Рассеянно и почти растроганно он переводил взгляд с Прорвы на Осень, с Осени на Солнышко, с Солнышка обратно на Прорву. Да ведь они были счастливы! Они реально были рады его возвращению! А он так погано с ними поступил… Ну и что, что самки имели свои особенности? Кусались, выводили его из себя, стремились утвердить свое господство… Ими руководила страсть, щедро сдобренная обидой на прошлых любовников, которые не поняли, предали, оставили. Возможно, таким же обманом избавились от них, как и он сам… Избавились, даже не попытавшись узнать их чуть лучше.

И понятно, почему самки так воспрянули духом при его появлении. Они наконец поверили, что еще могут быть нужны кому-то. В их глазах он внезапно из смешного и неловкого юнца стал настоящим героем, когда, не смотря ни на что, отстоял право обладать ими в поединке. Ладно, хоть тут никакого обмана не было — сегодня он и впрямь дрался будто в последний раз в жизни…

Чем дольше длилось это затянувшееся приветствие, тем больше в груди Сумрака разрасталось непонятное щемящее чувство… Может, во всем была виновата брага… Но он знал теперь, что эти самки ему отнюдь не безразличны. Да и никогда не были безразличны… Он не ведал этого, пребывая во временном помрачении рассудка, когда страдал по Грезе. Но, лишь только была утолена его страсть, как самец начал осознавать: все его самки ему нужны. И неважно, что лишь в одну он влюблен без памяти, три другие не менее важны для него, просто чувства к ним немного иные… Неоспоримым доказательством служило его тягостное состояние, после того, как он «проиграл» их более слабому собрату. Разве облегчение он чувствовал в тот момент? Вину — да, осознание собственной безответственности — пожалуй, ненависть к себе — определенно. Но никак не облегчение. И лишь сейчас с его плеч словно бы упал громадный груз. Он забрал своих самок, и самки приняли его… Они льнули к нему и обнимали его. Они были счастливы со своим самцом… И он тоже теперь был счастлив.
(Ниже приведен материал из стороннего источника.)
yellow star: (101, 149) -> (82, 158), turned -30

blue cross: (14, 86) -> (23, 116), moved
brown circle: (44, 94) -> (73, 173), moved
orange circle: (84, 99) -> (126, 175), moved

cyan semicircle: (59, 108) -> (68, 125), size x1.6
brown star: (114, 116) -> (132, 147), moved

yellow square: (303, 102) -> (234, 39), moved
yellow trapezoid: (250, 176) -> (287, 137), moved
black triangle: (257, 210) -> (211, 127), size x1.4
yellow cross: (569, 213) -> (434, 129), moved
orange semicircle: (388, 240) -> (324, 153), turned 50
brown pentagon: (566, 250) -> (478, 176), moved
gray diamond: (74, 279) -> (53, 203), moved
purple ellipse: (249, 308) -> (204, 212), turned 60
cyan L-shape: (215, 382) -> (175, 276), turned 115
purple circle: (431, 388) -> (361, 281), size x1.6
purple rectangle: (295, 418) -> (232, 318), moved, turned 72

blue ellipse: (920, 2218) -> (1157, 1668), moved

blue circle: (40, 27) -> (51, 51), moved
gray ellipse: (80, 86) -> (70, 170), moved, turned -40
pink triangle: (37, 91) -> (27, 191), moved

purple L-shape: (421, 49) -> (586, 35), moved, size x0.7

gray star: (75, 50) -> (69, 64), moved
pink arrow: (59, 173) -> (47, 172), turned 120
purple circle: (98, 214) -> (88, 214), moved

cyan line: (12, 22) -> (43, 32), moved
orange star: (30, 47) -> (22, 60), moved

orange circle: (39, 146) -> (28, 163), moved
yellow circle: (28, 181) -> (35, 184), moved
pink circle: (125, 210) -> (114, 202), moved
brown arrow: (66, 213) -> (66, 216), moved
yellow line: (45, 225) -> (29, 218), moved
Наконец-то Сумрак нашел в себе силы признать: Греза дала ему надежный повод сразиться за трех сестер, но истинная причина его решения заключалась не только в ней одной. Он просто обязан был заполучить обратно этот маленький и странный, но СВОЙ СОБСТВЕННЫЙ гарем. Потому что Солнышко носит его малышей. Потому что кровь Осени смешалась с его кровью чуть менее, чем наполовину. Потому что Прорва… Потому что Прорва была его первой самкой и его главным испытанием.